The Masoala complex is the the largest protected area in Madagascar including Masoala Park and Nosy Mangabe Special Reserve.

Besides its large surface area, located in the North East, Masoala Complex amazes by its geographical characteristics as it is one of the few places in Madagascar where primary forest descends lower than 1,300m altitude to the sea. This environment makes the region one of the richest in terms of biodiversity: half of all species of plants, mammals, birds, amphibians and reptiles in Madagascar can be found there. The flora, apart from ferns, is composed of about 50 species of palms, 7 species of mangrove and about 100 species of seaweeds. In Masoala, there are more than 600 species of plants including one of the most fascinating carnivorous plants: the Nepenthes masoalensis.

The fauna of Masoala is also very rich : 102 species of birds found (60% are endemic) including the Madagascar Serpent Eagle also called Eutriorchis astur, 10 species of lemurs, a wide variety of reptiles, amphibians and fishes.

The sea of Masoala is also rich, in particular with the Humpback Whale and the Southern Right Whale, the bottlenose dolphin and the pink belly dolphin. A species of Sirenians, Dugong, also exists in this region. Seabeds are not left out, with no less than 41 coral genera.
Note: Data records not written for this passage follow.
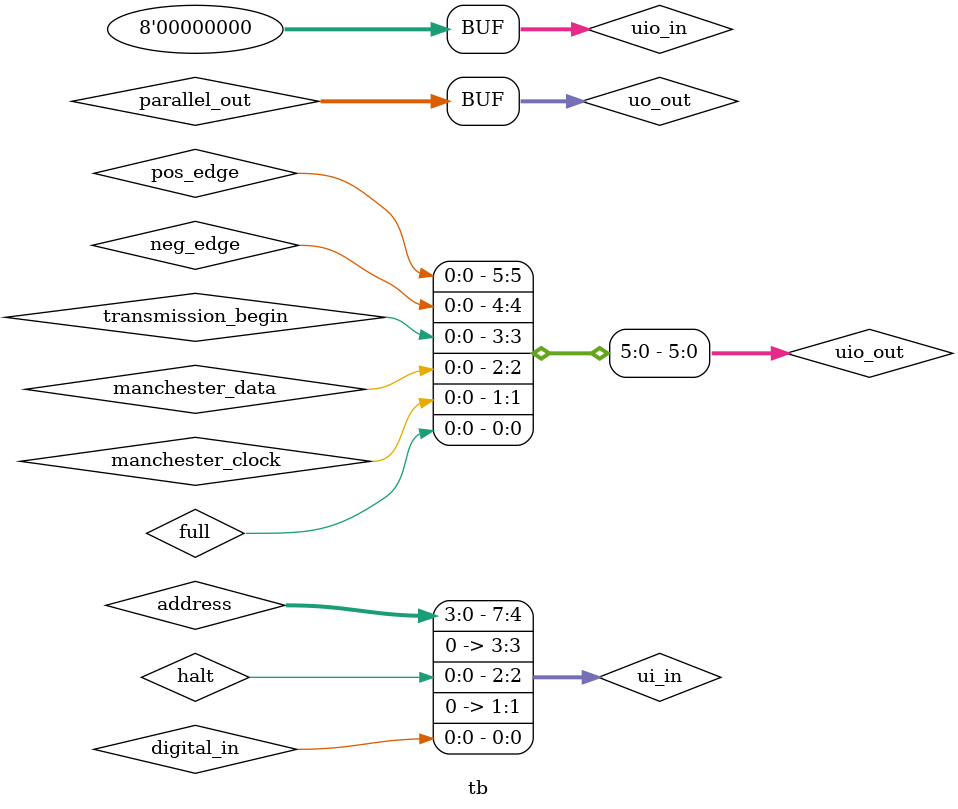
<source format=v>
`default_nettype none
`timescale 1ns / 1ps

/* This testbench just instantiates the module and makes some convenient wires
   that can be driven / tested by the cocotb test.py.
*/
module tb ();

  // Dump the signals to a VCD file. You can view it with gtkwave.
  initial begin
    $dumpfile("tb.vcd");
    $dumpvars(0, tb);
    #1;
  end

  // Named input pins
  reg digital_in;
  reg halt;
  reg [3:0] address;

  // Named output pins
  wire [7:0] parallel_out = uo_out[7:0];
  wire full               = uio_out[0],
       manchester_clock   = uio_out[1],
       manchester_data    = uio_out[2],
       transmission_begin = uio_out[3],
       neg_edge           = uio_out[4],
       pos_edge           = uio_out[5];

  // Wire up the inputs and outputs:
  reg clk;
  reg rst_n;
  reg ena;
  wire [7:0] ui_in = {address, 1'b0, halt, 1'b0, digital_in};
  wire [7:0] uio_in = 8'b00000000;
  wire [7:0] uo_out;
  wire [7:0] uio_out;
  wire [7:0] uio_oe;

  // Replace tt_um_example with your module name:
  tt_um_dusterthefirst_project user_project (

      // Include power ports for the Gate Level test:
`ifdef GL_TEST
      .VPWR(1'b1),
      .VGND(1'b0),
`endif

      .ui_in  (ui_in),    // Dedicated inputs
      .uo_out (uo_out),   // Dedicated outputs
      .uio_in (uio_in),   // IOs: Input path
      .uio_out(uio_out),  // IOs: Output path
      .uio_oe (uio_oe),   // IOs: Enable path (active high: 0=input, 1=output)
      .ena    (ena),      // enable - goes high when design is selected
      .clk    (clk),      // clock
      .rst_n  (rst_n)     // not reset
  );

endmodule

</source>
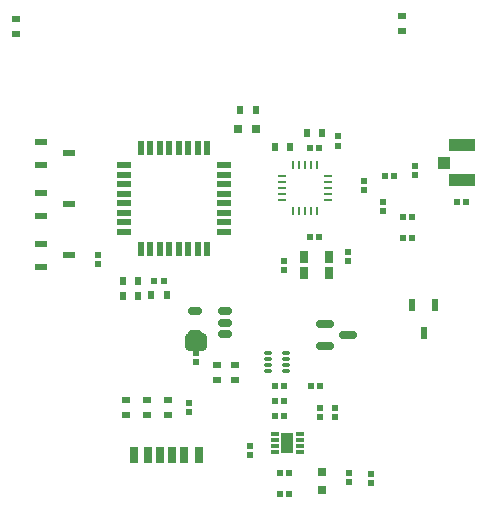
<source format=gtp>
G04*
G04 #@! TF.GenerationSoftware,Altium Limited,Altium Designer,23.10.1 (27)*
G04*
G04 Layer_Color=8421504*
%FSLAX44Y44*%
%MOMM*%
G71*
G04*
G04 #@! TF.SameCoordinates,273EA9BE-9362-4083-9DEA-C9DCB70363E1*
G04*
G04*
G04 #@! TF.FilePolarity,Positive*
G04*
G01*
G75*
%ADD17R,0.8000X1.0000*%
%ADD18R,0.5200X0.5600*%
%ADD19R,0.5600X0.5200*%
%ADD20R,1.2000X0.5000*%
%ADD21R,0.5000X1.2000*%
%ADD22R,2.2000X1.0500*%
%ADD23R,1.0000X1.0000*%
%ADD24R,0.6000X1.0000*%
G04:AMPARAMS|DCode=25|XSize=1.9mm|YSize=1.5mm|CornerRadius=0.375mm|HoleSize=0mm|Usage=FLASHONLY|Rotation=0.000|XOffset=0mm|YOffset=0mm|HoleType=Round|Shape=RoundedRectangle|*
%AMROUNDEDRECTD25*
21,1,1.9000,0.7500,0,0,0.0*
21,1,1.1500,1.5000,0,0,0.0*
1,1,0.7500,0.5750,-0.3750*
1,1,0.7500,-0.5750,-0.3750*
1,1,0.7500,-0.5750,0.3750*
1,1,0.7500,0.5750,0.3750*
%
%ADD25ROUNDEDRECTD25*%
%ADD26R,0.8000X0.6000*%
%ADD27R,0.6000X0.8000*%
%ADD28R,0.8000X0.8000*%
%ADD29R,0.2500X0.8000*%
%ADD30R,0.8000X0.2500*%
G04:AMPARAMS|DCode=31|XSize=1.5mm|YSize=0.6mm|CornerRadius=0.15mm|HoleSize=0mm|Usage=FLASHONLY|Rotation=0.000|XOffset=0mm|YOffset=0mm|HoleType=Round|Shape=RoundedRectangle|*
%AMROUNDEDRECTD31*
21,1,1.5000,0.3000,0,0,0.0*
21,1,1.2000,0.6000,0,0,0.0*
1,1,0.3000,0.6000,-0.1500*
1,1,0.3000,-0.6000,-0.1500*
1,1,0.3000,-0.6000,0.1500*
1,1,0.3000,0.6000,0.1500*
%
%ADD31ROUNDEDRECTD31*%
%ADD32R,1.0000X0.6000*%
G04:AMPARAMS|DCode=33|XSize=0.67mm|YSize=0.3mm|CornerRadius=0.075mm|HoleSize=0mm|Usage=FLASHONLY|Rotation=0.000|XOffset=0mm|YOffset=0mm|HoleType=Round|Shape=RoundedRectangle|*
%AMROUNDEDRECTD33*
21,1,0.6700,0.1500,0,0,0.0*
21,1,0.5200,0.3000,0,0,0.0*
1,1,0.1500,0.2600,-0.0750*
1,1,0.1500,-0.2600,-0.0750*
1,1,0.1500,-0.2600,0.0750*
1,1,0.1500,0.2600,0.0750*
%
%ADD33ROUNDEDRECTD33*%
%ADD34R,0.7600X1.4000*%
%ADD35R,0.8000X1.4000*%
%ADD36R,0.7000X1.4000*%
%ADD37R,0.7000X0.3000*%
%ADD38R,1.0000X1.7000*%
%ADD39R,0.8000X0.8000*%
G04:AMPARAMS|DCode=40|XSize=1.15mm|YSize=0.6mm|CornerRadius=0.15mm|HoleSize=0mm|Usage=FLASHONLY|Rotation=180.000|XOffset=0mm|YOffset=0mm|HoleType=Round|Shape=RoundedRectangle|*
%AMROUNDEDRECTD40*
21,1,1.1500,0.3000,0,0,180.0*
21,1,0.8500,0.6000,0,0,180.0*
1,1,0.3000,-0.4250,0.1500*
1,1,0.3000,0.4250,0.1500*
1,1,0.3000,0.4250,-0.1500*
1,1,0.3000,-0.4250,-0.1500*
%
%ADD40ROUNDEDRECTD40*%
D17*
X269621Y243967D02*
D03*
Y229997D02*
D03*
X290703Y243967D02*
D03*
Y229997D02*
D03*
D18*
X336296Y290666D02*
D03*
Y282866D02*
D03*
X319786Y308446D02*
D03*
Y300646D02*
D03*
X94996Y245454D02*
D03*
Y237654D02*
D03*
X297688Y346038D02*
D03*
Y338238D02*
D03*
X326136Y52234D02*
D03*
Y60034D02*
D03*
X307005Y53058D02*
D03*
Y60858D02*
D03*
X223185Y75918D02*
D03*
Y83718D02*
D03*
X362966Y321146D02*
D03*
Y313346D02*
D03*
X306324Y248248D02*
D03*
Y240448D02*
D03*
X252476Y240882D02*
D03*
Y233082D02*
D03*
X282956Y108114D02*
D03*
Y115914D02*
D03*
X295656Y108114D02*
D03*
Y115914D02*
D03*
X171704Y112686D02*
D03*
Y120486D02*
D03*
X177546Y162904D02*
D03*
Y155104D02*
D03*
D19*
X337866Y312291D02*
D03*
X345666D02*
D03*
X273976Y260604D02*
D03*
X281776D02*
D03*
X248576Y43434D02*
D03*
X256376D02*
D03*
X256376Y61214D02*
D03*
X248576D02*
D03*
X274992Y135128D02*
D03*
X282792D02*
D03*
X352716Y260096D02*
D03*
X360516D02*
D03*
X352716Y277876D02*
D03*
X360516D02*
D03*
X406236Y290830D02*
D03*
X398436D02*
D03*
X281776Y336296D02*
D03*
X273976D02*
D03*
X142640Y223520D02*
D03*
X150440D02*
D03*
X244766Y122174D02*
D03*
X252566D02*
D03*
X244766Y109474D02*
D03*
X252566D02*
D03*
X244766Y134366D02*
D03*
X252566D02*
D03*
D20*
X201676Y321434D02*
D03*
Y313434D02*
D03*
Y305434D02*
D03*
Y297434D02*
D03*
Y289434D02*
D03*
Y281434D02*
D03*
Y273434D02*
D03*
Y265434D02*
D03*
X116676Y265434D02*
D03*
Y273434D02*
D03*
Y281434D02*
D03*
Y289434D02*
D03*
Y297434D02*
D03*
Y305434D02*
D03*
Y313434D02*
D03*
Y321434D02*
D03*
D21*
X187176Y250934D02*
D03*
X179176D02*
D03*
X171176D02*
D03*
X163176D02*
D03*
X155176D02*
D03*
X147176D02*
D03*
X139176D02*
D03*
X131176D02*
D03*
X187176Y335934D02*
D03*
X179176D02*
D03*
X171176D02*
D03*
X163176D02*
D03*
X155176D02*
D03*
X147176D02*
D03*
X139176D02*
D03*
X131176D02*
D03*
D22*
X402844Y309082D02*
D03*
Y338582D02*
D03*
D23*
X387844Y323832D02*
D03*
D24*
X380086Y203262D02*
D03*
X361086D02*
D03*
X370586Y179262D02*
D03*
D25*
X177546Y172047D02*
D03*
D26*
X25654Y432666D02*
D03*
Y445666D02*
D03*
X195326Y139804D02*
D03*
Y152804D02*
D03*
X352044Y448206D02*
D03*
Y435206D02*
D03*
X210566Y152804D02*
D03*
Y139804D02*
D03*
X118364Y123086D02*
D03*
Y110086D02*
D03*
X136144Y123086D02*
D03*
Y110086D02*
D03*
X153924Y123086D02*
D03*
Y110086D02*
D03*
D27*
X228242Y368808D02*
D03*
X215242D02*
D03*
X271376Y348996D02*
D03*
X284376D02*
D03*
X115946Y211328D02*
D03*
X128946D02*
D03*
X115878Y223754D02*
D03*
X128878D02*
D03*
X153040Y211582D02*
D03*
X140040D02*
D03*
X257706Y336804D02*
D03*
X244706D02*
D03*
D28*
X213480Y352044D02*
D03*
X228480D02*
D03*
D29*
X280256Y283014D02*
D03*
X275256D02*
D03*
X270256D02*
D03*
X265256D02*
D03*
X260256D02*
D03*
X280256Y322014D02*
D03*
X275256D02*
D03*
X270256D02*
D03*
X265256D02*
D03*
X260256D02*
D03*
D30*
X289756Y292514D02*
D03*
Y297514D02*
D03*
Y302514D02*
D03*
Y307514D02*
D03*
Y312514D02*
D03*
X250756Y292514D02*
D03*
Y297514D02*
D03*
Y302514D02*
D03*
Y307514D02*
D03*
Y312514D02*
D03*
D31*
X287190Y187594D02*
D03*
X306070Y178054D02*
D03*
X287190Y168544D02*
D03*
D32*
X70166Y331724D02*
D03*
X46166Y322224D02*
D03*
Y341224D02*
D03*
X70166Y288544D02*
D03*
X46166Y279044D02*
D03*
Y298044D02*
D03*
X70166Y245364D02*
D03*
X46166Y235864D02*
D03*
Y254864D02*
D03*
D33*
X253626Y157694D02*
D03*
X238626D02*
D03*
Y162694D02*
D03*
Y152694D02*
D03*
Y147694D02*
D03*
X253626Y162694D02*
D03*
Y152694D02*
D03*
Y147694D02*
D03*
D34*
X167823Y75932D02*
D03*
X137323Y75934D02*
D03*
D35*
X125054Y75936D02*
D03*
X180092Y75928D02*
D03*
D36*
X147573Y75932D02*
D03*
X157573D02*
D03*
D37*
X244435Y93668D02*
D03*
Y88668D02*
D03*
Y83668D02*
D03*
Y78668D02*
D03*
X265435D02*
D03*
Y83668D02*
D03*
Y88668D02*
D03*
Y93668D02*
D03*
D38*
X254935Y86168D02*
D03*
D39*
X284145Y61918D02*
D03*
Y46918D02*
D03*
D40*
X202357Y178928D02*
D03*
Y188428D02*
D03*
Y197928D02*
D03*
X177357Y178928D02*
D03*
Y197928D02*
D03*
M02*

</source>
Analamazoatra Mantadia Complex            

Analamazoatra Mantadia is the sanctuary of biodiversity closest to the capital, Antananarivo.
It is in this green setting, destined for its preservation in the heart of the rainforest, that the biggest and most "human-like" lemurs, the famous Indri have made their home. Indeed, this primate - endemic to Madagascar - would share some characteristics with humans, the most visible are its preference for group living and monogamy.


The humid climate and lush vegetation of Mantadia have been greatly favourable for the development of biodiversity. On the 15,480ha partially covered with forest, lianas and epiphytes such as mosses, ferns and orchids meet their needs. They in fact vary widely, with more than 100 species inventoried. They coexist with invasive species such as Camelea sinensis and Rubus mauricana. 

Apart from the Indri, 13 other species of lemurs, 51 species of Boa reptiles including the famous Boa Manditra and 84 species of amphibians live in Mantadia. In the rivers live several endemic species of fishes.
Insects are not left out. Lepidoptera and Coleoptera represent more than half of all inventoried insects, with extremely rare species such as Urania madagascariensis, known as being one of the seven most beautiful butterflies in the world.

The Makay Massif             

Even more enigmatic, Makay was sculpted in huge massifs of crystalline rocks by erosion for several hundred millions of years. Stretching over more than 7,500sq km in South-West Madagascar, it is a real monument of nature, and it’s difficult access makes it one of the least explored and exploited areas.
Tropical rains cause significant disintegration of sandstone which is manifested by landslides, formation of caves, and agglomeration of large amounts of white quartz at the bottom of the canyons.

The valleys with a depth of several hundred meters were suitable for the development of many plants and animals species which have been self-sufficient for millions of years to generate new species. In a first inventory of biodiversity, biologists have been able to record some new varieties of endemic plant; on their side, ichthyologists have caught a little fish named Pachypanchax absolutely unexpected in this region.
Among all the hidden treasures of the sanctuary, a team of scientists discovered what may be the most ancient petroglyphs in the Island in many caves and rock shelters of the Massif. Some have been identified by scientists as dating from the 13th century. 

So the Makay, often described as the last Eden, contains an infinite amount of treasures to discover.